DAPA is perhaps best known on campus as the group that offers money to pay for food and non-alcoholic drinks at undergraduate parties.

The grant program debuted during last November’s Harvard-Yale weekend and has since become wildly popular, Travis said. It boasts an endowment of nearly $20,000.

Travia said that some of the DAPA grant program’s popularity can be attributed to the differences between it and a similar party grant program offered by the Undergraduate Council (UC). Unlike the UC grants, the DAPA grants do not stipulate that the parties need to be widely publicized or open to the entire student body, Travia said.

“Students have commented that these grants allow them to throw a great party and that prior to the grants, they underestimated just how much these non-alcoholic drinks and food could add to the event,” Assistant Dean Paul J. McLoughlin wrote in an e-mailed statement.

Veteran DAPA Amy Tao ’07 explained that though DAPA will not fund the purchase of alcohol, its goal is not to impose a modern-day prohibition on the substance.

“We’re not there to police at parties.

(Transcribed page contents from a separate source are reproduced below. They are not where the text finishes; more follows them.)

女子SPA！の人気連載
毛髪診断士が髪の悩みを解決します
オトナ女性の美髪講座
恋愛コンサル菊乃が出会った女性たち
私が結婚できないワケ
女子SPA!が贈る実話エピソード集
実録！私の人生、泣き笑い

Each individual brings something different to the table,” Tao said. “We all have different drinking histories and different social groups.”

The group’s attempts at generating a buzz have taken on a number of forms, including posters tacked-up across campus and the distribution of Nalgene bottles imprinted with facts about alcohol use at Harvard, according to DAPA coordinator Kay Negishi ’07—all in the hopes of getting students to more seriously consider the importance of drinking responsibly.


The latest DAPA graduates were only the second class to complete the 12-week training program offered by the Office of Alcohol and Other Drug Services.

Shiv M. Gaglani ’10, a recent graduate of the DAPA program, said he is looking forward to acting as a resource for fellow students.

“In the past my friends traditionally asked me a lot of questions about alcohol because of my knowledge in chemistry,” Gaglani says. “They were always asking questions like ‘Is it okay to take a Tylenol after drinking alcohol to relieve a headache?’ I wanted to be able to answer my friends and whoever had those concerns. DAPA gave me this opportunity.”

Tao said her DAPA training has helped her most in aiding those within her social network.

“I personally was very surprised about how many people came to me with questions,” Tao said. “The question asked most: I have a friend I’m concerned should I go about helping that friend? As a DAPA, I’m able to help answer.”

McLoughlin sees DAPA playing a key role in both the present and future promotion of a safer Harvard.

“No one can deny that drinking behavior on college campuses across the country has reached dangerous levels,” McLoughlin wrote in his statement. “I am hopeful that the DAPA program and all of the other new initiatives around alcohol education started by [the Office of Alcohol and Other Drug Services] will allow students at Harvard to act responsibly and safely. It’s in their and our best interest.”